Randomness and Security: A Primer on Entropy and DRBGs

August 5, 2016 | Views: 3314

Begin Learning Cyber Security for FREE Now!

FREE REGISTRATIONAlready a Member Login Here

Randomness and Security: A Primer on Entropy and DRBGs

When it comes to systems security engineering, randomness is everything. So many exploit mitigation technologies and cryptographic primitives rely on reliable, statistical randomness that getting it wrong is detrimental to the system as a whole.  That said, there are some common misunderstandings about both randomness and entropy that many people hold, and a whole lot about entropy and randomness that goes generally untaught. 

Hopefully this primer, largely written from a FIPS 140 and Common Criteria perspective, will address those and provide a clear view of the subject without getting too much in the weeds.

Where Do We Use Randomness?

Random numbers show up in various places in a properly implemented, modern, computer systems.  Some places where unpredictability is either an asset for, or key to, systems security are:

  • TCP/UDP source port numbers
  • TCP Sequence Numbers
  • Process IDs
  • Stack Canaries
  • Stack base and heap allocation offsets in ASLR

And, of course, randomness is incredibly important to cryptographic operations. Some of the places where random numbers materialize in that context include:

  • Cryptographic key material
  • Initialization Vectors
  • Salts

True Randomness vs Pseudo-Randomness

True randomness is incredibly hard to measure.  A bit string such as 11011101110111011101 might legitimately be produced by a true random number generator. However, you will note, that it clearly has a repeating pattern.  Proving that a source of entropy (i.e., randomness) is actually producing random values is notoriously difficult.  Many sources may have a bias which render them ineffective as a source of random material in and of them selves.

Not every true random source has a bias, but when dealing with ‘true’ randomness, how would you know? Functionally, this is a problem.  However, for most purposes, pseudorandom numbers are sufficient, assuming they are generated in a safe way.  That means running the raw entropy through a whitening algorithm of some sort.

Deterministic Random Bit Generators

The National Institute of Science and Technology (NIST) Special Publication 800-90A lays out four approved DRBGs models.  Three of these are still considered to be cryptographically secure, where as the notorious Dual_EC DRBG is well known now to be kleptographic in nature.  Dual_EC was removed in Revision 1 of SP800-90A due to the inherent insecurity of the mechanism.

_ _ _

## PARTS OF THE EXERCISE
• A. According to the primer on entropy and DRBGs, which DRBG was removed in Revision 1 of SP800-90A?
• B. Copy out the passage of the primer on entropy and DRBGs starting at "Not every true" and ending at "of the mechanism.", word for word.

## DATA SUPPLIED

_ _ _

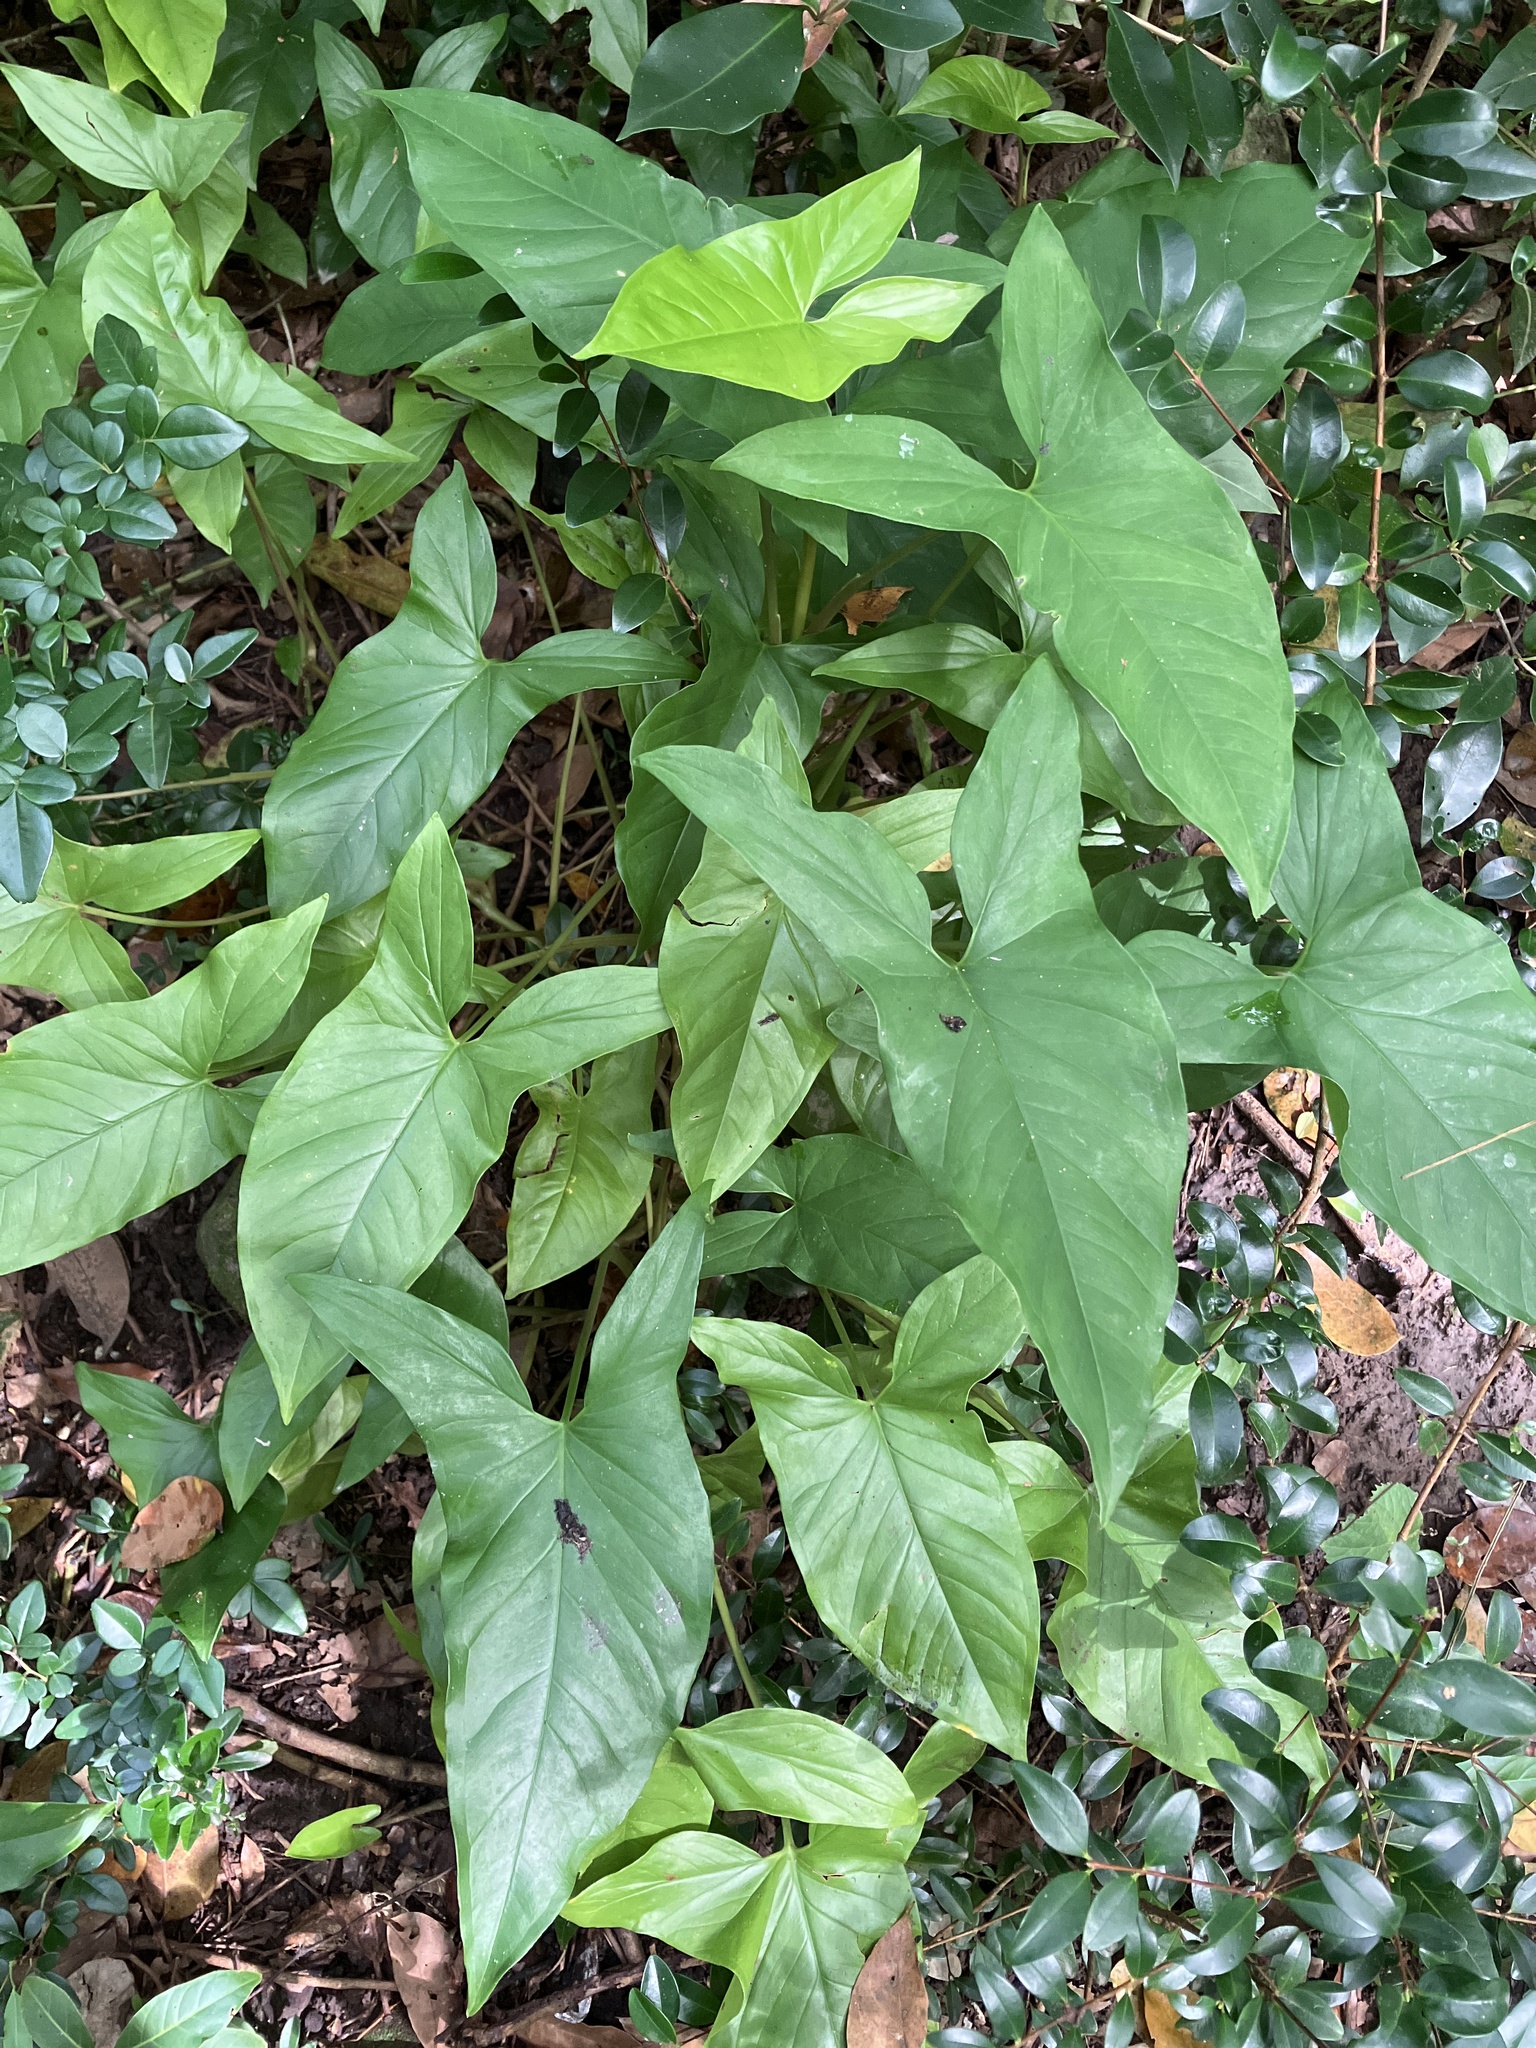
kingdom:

_ _ _

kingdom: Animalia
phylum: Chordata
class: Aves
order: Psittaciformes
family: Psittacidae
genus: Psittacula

_ _ _

## TASK RESPONSES
• A. The Dual_EC DRBG was removed.

• B.
Not every true random source has a bias, but when dealing with ‘true’ randomness, how would you know? Functionally, this is a problem.  However, for most purposes, pseudorandom numbers are sufficient, assuming they are generated in a safe way.  That means running the raw entropy through a whitening algorithm of some sort.

Deterministic Random Bit Generators

The National Institute of Science and Technology (NIST) Special Publication 800-90A lays out four approved DRBGs models.  Three of these are still considered to be cryptographically secure, where as the notorious Dual_EC DRBG is well known now to be kleptographic in nature.  Dual_EC was removed in Revision 1 of SP800-90A due to the inherent insecurity of the mechanism.